**Activity**
Without the pictures, output all of the data exactly.
Segment Open
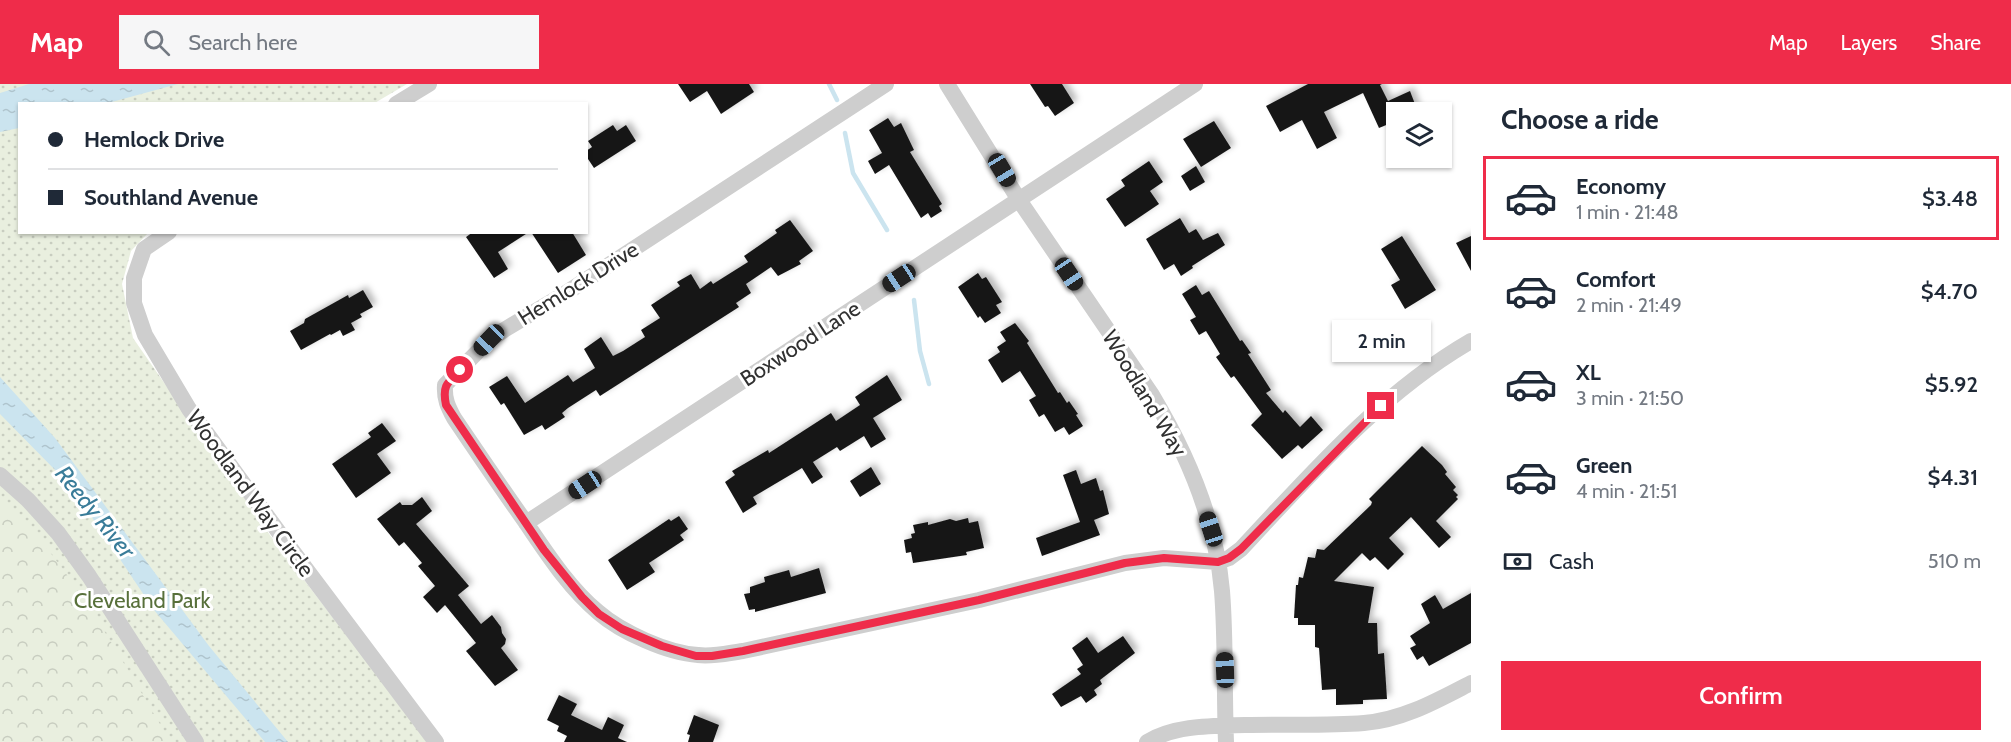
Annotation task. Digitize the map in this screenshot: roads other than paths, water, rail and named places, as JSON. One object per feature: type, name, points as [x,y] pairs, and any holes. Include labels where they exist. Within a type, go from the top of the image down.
[{"type":"street","points":[[399,102],[429,84]]},
{"type":"street","name":"Hemlock Drive","points":[[886,84],[576,287],[489,340],[445,385],[446,405],[544,550],[582,597],[599,614],[622,629],[662,646],[696,656],[743,651],[967,603],[1125,563],[1164,558],[1218,562]]},
{"type":"street","name":"Woodland Way","points":[[948,84],[1019,200],[1172,428],[1200,494],[1218,562],[1222,591],[1226,734]]},
{"type":"street","name":"Boxwood Lane","points":[[526,523],[1195,84]]},
{"type":"street","name":"Woodland Way Circle","points":[[166,234],[144,249],[134,278],[134,303],[145,335],[189,409],[297,558],[436,742]]},
{"type":"street","points":[[1218,562],[1229,558],[1241,549],[1381,406],[1423,372],[1471,341]]},
{"type":"street","points":[[0,475],[58,533],[89,576],[196,742]]},
{"type":"street","points":[[1147,742],[1164,733],[1176,730],[1226,734],[1366,723],[1414,711],[1471,683]]},
{"type":"water","points":[[29,84],[178,84],[112,102],[18,102],[18,128],[0,132],[0,93]]},
{"type":"water","name":"Reedy River","points":[[0,377],[55,438],[209,646],[288,742],[265,742],[154,610],[79,498],[59,474],[0,414]]},
{"type":"waterway","points":[[829,84],[837,100]]},
{"type":"waterway","points":[[845,133],[853,173],[887,230]]},
{"type":"waterway","points":[[914,300],[920,351],[929,384]]},
{"type":"park label","name":"Cleveland Park","points":[[142,600]]}]
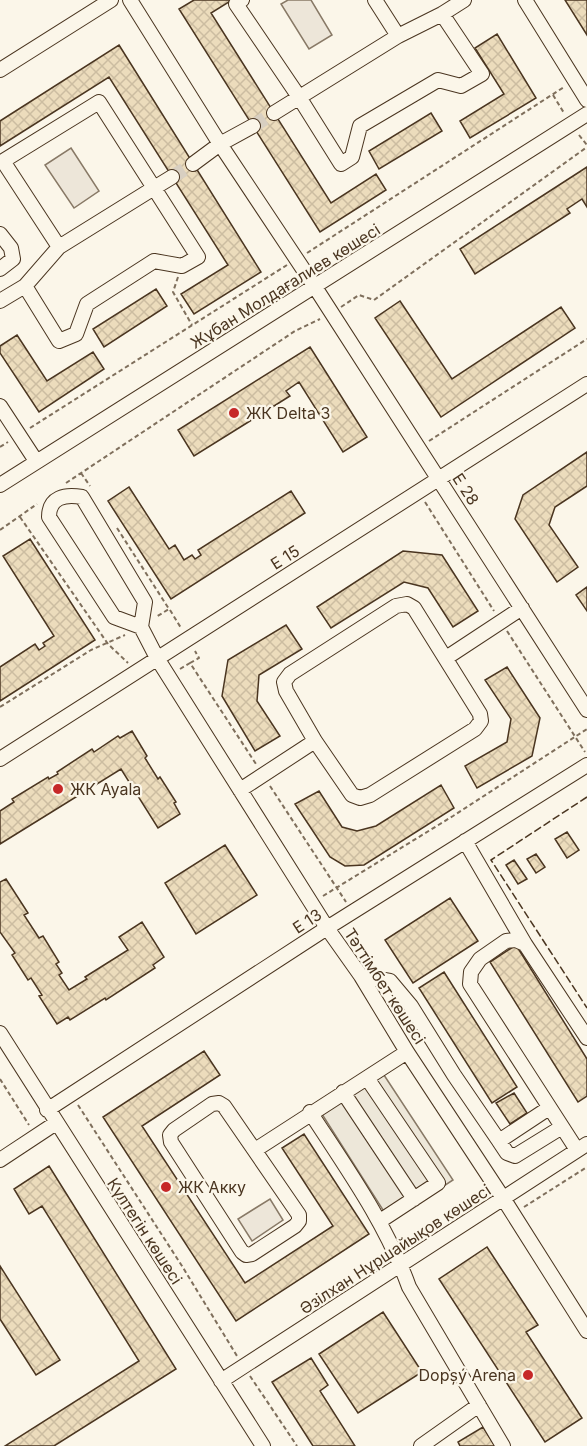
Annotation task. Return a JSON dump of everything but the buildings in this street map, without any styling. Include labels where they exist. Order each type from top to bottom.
[{"type":"street","points":[[0,70],[111,0]]},
{"type":"street","name":"E 28","points":[[130,0],[220,144],[419,447],[587,710]]},
{"type":"street","points":[[242,0],[236,4],[300,97],[341,164],[352,157],[360,126],[438,80],[461,86],[482,74],[442,14]]},
{"type":"street","points":[[375,0],[398,36]]},
{"type":"street","points":[[274,112],[398,36],[465,0]]},
{"type":"street","points":[[525,0],[587,100]]},
{"type":"street","points":[[25,286],[59,341],[76,334],[87,304],[154,261],[182,266],[198,257],[99,102],[3,161],[59,247]]},
{"type":"street","name":"Жұбан Молдағалиев көшесі","points":[[0,485],[587,114]]},
{"type":"street","points":[[193,164],[220,144],[253,126]]},
{"type":"street","points":[[0,301],[25,286],[59,247],[172,177]]},
{"type":"street","points":[[0,234],[11,248],[13,259],[0,269]]},
{"type":"street","name":"E 15","points":[[0,759],[587,384]]},
{"type":"street","points":[[0,406],[36,461]]},
{"type":"street","points":[[68,494],[82,497],[145,602],[141,627],[114,617],[49,517],[49,511],[59,498],[68,494]]},
{"type":"street","points":[[407,604],[414,609],[446,658],[480,714],[481,721],[475,729],[370,795],[360,798],[352,795],[315,741],[286,691],[284,682],[290,674],[396,606],[407,604]]},
{"type":"street","points":[[446,658],[522,608]]},
{"type":"street","name":"Тәттімбет көшесі","points":[[141,627],[157,658],[327,928],[362,976],[407,1052],[587,1331]]},
{"type":"street","points":[[240,790],[315,741]]},
{"type":"street","name":"E 13","points":[[47,1110],[327,928],[587,765]]},
{"type":"street","points":[[465,841],[525,944],[587,1038]]},
{"type":"street","points":[[525,944],[516,940],[506,941],[480,959],[471,972],[470,984],[562,1127],[582,1147]]},
{"type":"street","points":[[362,976],[390,981],[411,1006],[507,1153],[515,1156],[562,1127]]},
{"type":"street","name":"Күлтегін көшесі","points":[[0,1034],[263,1446]]},
{"type":"street","points":[[255,1150],[310,1112],[407,1052]]},
{"type":"street","points":[[367,1078],[438,1183],[380,1221]]},
{"type":"street","points":[[343,1092],[414,1199]]},
{"type":"street","points":[[219,1103],[225,1106],[255,1150],[299,1215],[299,1221],[295,1226],[246,1256],[177,1152],[170,1135],[212,1104],[219,1103]]},
{"type":"street","points":[[499,1141],[549,1108]]},
{"type":"street","points":[[310,1112],[380,1221],[409,1287],[503,1446]]},
{"type":"street","points":[[0,1160],[56,1122]]},
{"type":"street","name":"Әзілхан Нұршайықов көшесі","points":[[221,1381],[582,1147]]},
{"type":"street","points":[[420,1446],[479,1405]]},
{"type":"path","points":[[19,435],[575,80]]},
{"type":"path","points":[[553,95],[571,125]]},
{"type":"path","points":[[64,485],[295,331],[332,313],[358,295],[374,300],[587,147]]},
{"type":"path","points":[[182,266],[173,292],[193,326]]},
{"type":"path","points":[[419,447],[587,339]]},
{"type":"path","points":[[0,530],[37,504]]},
{"type":"path","points":[[20,517],[108,644],[136,671]]},
{"type":"path","points":[[0,706],[91,650],[141,627]]},
{"type":"path","points":[[312,903],[453,816],[587,729]]},
{"type":"path","points":[[0,1079],[36,1136]]},
{"type":"path","points":[[71,1094],[244,1367],[297,1446]]},
{"type":"path","points":[[513,1214],[587,1167]]},
{"type":"shaded area","points":[[288,0],[311,0],[332,35],[309,49],[281,4]]},
{"type":"shaded area","points":[[71,148],[99,191],[74,208],[45,165]]},
{"type":"shaded area","points":[[382,1072],[453,1180],[390,1221],[320,1111]]},
{"type":"shaded area","points":[[270,1199],[283,1220],[252,1241],[238,1219]]},
{"type":"tunnel","points":[[253,126],[274,113]]},
{"type":"tunnel","points":[[172,177],[193,164]]},
{"type":"fence","points":[[587,797],[491,860],[587,1008]]},
{"type":"place","name":"ЖК Delta 3","points":[[234,413]]},
{"type":"place","name":"ЖК Ayala","points":[[58,789]]},
{"type":"place","name":"ЖК Акку","points":[[166,1187]]},
{"type":"place","name":"Dopșý Arena","points":[[528,1375]]}]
Segment Closed
**Answer to the exercise**
Annotation task. Digitize the map in this screenshot: roads other than paths, water, rail and named places, as JSON. One object per feature: type, name, points as [x,y] pairs, and any holes. Include labels where they exist. Within a type, go from the top of the image down.
[{"type":"street","points":[[399,102],[429,84]]},
{"type":"street","name":"Hemlock Drive","points":[[886,84],[576,287],[489,340],[445,385],[446,405],[544,550],[582,597],[599,614],[622,629],[662,646],[696,656],[743,651],[967,603],[1125,563],[1164,558],[1218,562]]},
{"type":"street","name":"Woodland Way","points":[[948,84],[1019,200],[1172,428],[1200,494],[1218,562],[1222,591],[1226,734]]},
{"type":"street","name":"Boxwood Lane","points":[[526,523],[1195,84]]},
{"type":"street","name":"Woodland Way Circle","points":[[166,234],[144,249],[134,278],[134,303],[145,335],[189,409],[297,558],[436,742]]},
{"type":"street","points":[[1218,562],[1229,558],[1241,549],[1381,406],[1423,372],[1471,341]]},
{"type":"street","points":[[0,475],[58,533],[89,576],[196,742]]},
{"type":"street","points":[[1147,742],[1164,733],[1176,730],[1226,734],[1366,723],[1414,711],[1471,683]]},
{"type":"water","points":[[29,84],[178,84],[112,102],[18,102],[18,128],[0,132],[0,93]]},
{"type":"water","name":"Reedy River","points":[[0,377],[55,438],[209,646],[288,742],[265,742],[154,610],[79,498],[59,474],[0,414]]},
{"type":"waterway","points":[[829,84],[837,100]]},
{"type":"waterway","points":[[845,133],[853,173],[887,230]]},
{"type":"waterway","points":[[914,300],[920,351],[929,384]]},
{"type":"park label","name":"Cleveland Park","points":[[142,600]]}]
Annotation task. Return a JSON dump of everything but the buildings in this street map, without any styling. Include labels where they exist. Order each type from top to bottom.
[{"type":"street","points":[[0,70],[111,0]]},
{"type":"street","name":"E 28","points":[[130,0],[220,144],[419,447],[587,710]]},
{"type":"street","points":[[242,0],[236,4],[300,97],[341,164],[352,157],[360,126],[438,80],[461,86],[482,74],[442,14]]},
{"type":"street","points":[[375,0],[398,36]]},
{"type":"street","points":[[274,112],[398,36],[465,0]]},
{"type":"street","points":[[525,0],[587,100]]},
{"type":"street","points":[[25,286],[59,341],[76,334],[87,304],[154,261],[182,266],[198,257],[99,102],[3,161],[59,247]]},
{"type":"street","name":"Жұбан Молдағалиев көшесі","points":[[0,485],[587,114]]},
{"type":"street","points":[[193,164],[220,144],[253,126]]},
{"type":"street","points":[[0,301],[25,286],[59,247],[172,177]]},
{"type":"street","points":[[0,234],[11,248],[13,259],[0,269]]},
{"type":"street","name":"E 15","points":[[0,759],[587,384]]},
{"type":"street","points":[[0,406],[36,461]]},
{"type":"street","points":[[68,494],[82,497],[145,602],[141,627],[114,617],[49,517],[49,511],[59,498],[68,494]]},
{"type":"street","points":[[407,604],[414,609],[446,658],[480,714],[481,721],[475,729],[370,795],[360,798],[352,795],[315,741],[286,691],[284,682],[290,674],[396,606],[407,604]]},
{"type":"street","points":[[446,658],[522,608]]},
{"type":"street","name":"Тәттімбет көшесі","points":[[141,627],[157,658],[327,928],[362,976],[407,1052],[587,1331]]},
{"type":"street","points":[[240,790],[315,741]]},
{"type":"street","name":"E 13","points":[[47,1110],[327,928],[587,765]]},
{"type":"street","points":[[465,841],[525,944],[587,1038]]},
{"type":"street","points":[[525,944],[516,940],[506,941],[480,959],[471,972],[470,984],[562,1127],[582,1147]]},
{"type":"street","points":[[362,976],[390,981],[411,1006],[507,1153],[515,1156],[562,1127]]},
{"type":"street","name":"Күлтегін көшесі","points":[[0,1034],[263,1446]]},
{"type":"street","points":[[255,1150],[310,1112],[407,1052]]},
{"type":"street","points":[[367,1078],[438,1183],[380,1221]]},
{"type":"street","points":[[343,1092],[414,1199]]},
{"type":"street","points":[[219,1103],[225,1106],[255,1150],[299,1215],[299,1221],[295,1226],[246,1256],[177,1152],[170,1135],[212,1104],[219,1103]]},
{"type":"street","points":[[499,1141],[549,1108]]},
{"type":"street","points":[[310,1112],[380,1221],[409,1287],[503,1446]]},
{"type":"street","points":[[0,1160],[56,1122]]},
{"type":"street","name":"Әзілхан Нұршайықов көшесі","points":[[221,1381],[582,1147]]},
{"type":"street","points":[[420,1446],[479,1405]]},
{"type":"path","points":[[19,435],[575,80]]},
{"type":"path","points":[[553,95],[571,125]]},
{"type":"path","points":[[64,485],[295,331],[332,313],[358,295],[374,300],[587,147]]},
{"type":"path","points":[[182,266],[173,292],[193,326]]},
{"type":"path","points":[[419,447],[587,339]]},
{"type":"path","points":[[0,530],[37,504]]},
{"type":"path","points":[[20,517],[108,644],[136,671]]},
{"type":"path","points":[[0,706],[91,650],[141,627]]},
{"type":"path","points":[[312,903],[453,816],[587,729]]},
{"type":"path","points":[[0,1079],[36,1136]]},
{"type":"path","points":[[71,1094],[244,1367],[297,1446]]},
{"type":"path","points":[[513,1214],[587,1167]]},
{"type":"shaded area","points":[[288,0],[311,0],[332,35],[309,49],[281,4]]},
{"type":"shaded area","points":[[71,148],[99,191],[74,208],[45,165]]},
{"type":"shaded area","points":[[382,1072],[453,1180],[390,1221],[320,1111]]},
{"type":"shaded area","points":[[270,1199],[283,1220],[252,1241],[238,1219]]},
{"type":"tunnel","points":[[253,126],[274,113]]},
{"type":"tunnel","points":[[172,177],[193,164]]},
{"type":"fence","points":[[587,797],[491,860],[587,1008]]},
{"type":"place","name":"ЖК Delta 3","points":[[234,413]]},
{"type":"place","name":"ЖК Ayala","points":[[58,789]]},
{"type":"place","name":"ЖК Акку","points":[[166,1187]]},
{"type":"place","name":"Dopșý Arena","points":[[528,1375]]}]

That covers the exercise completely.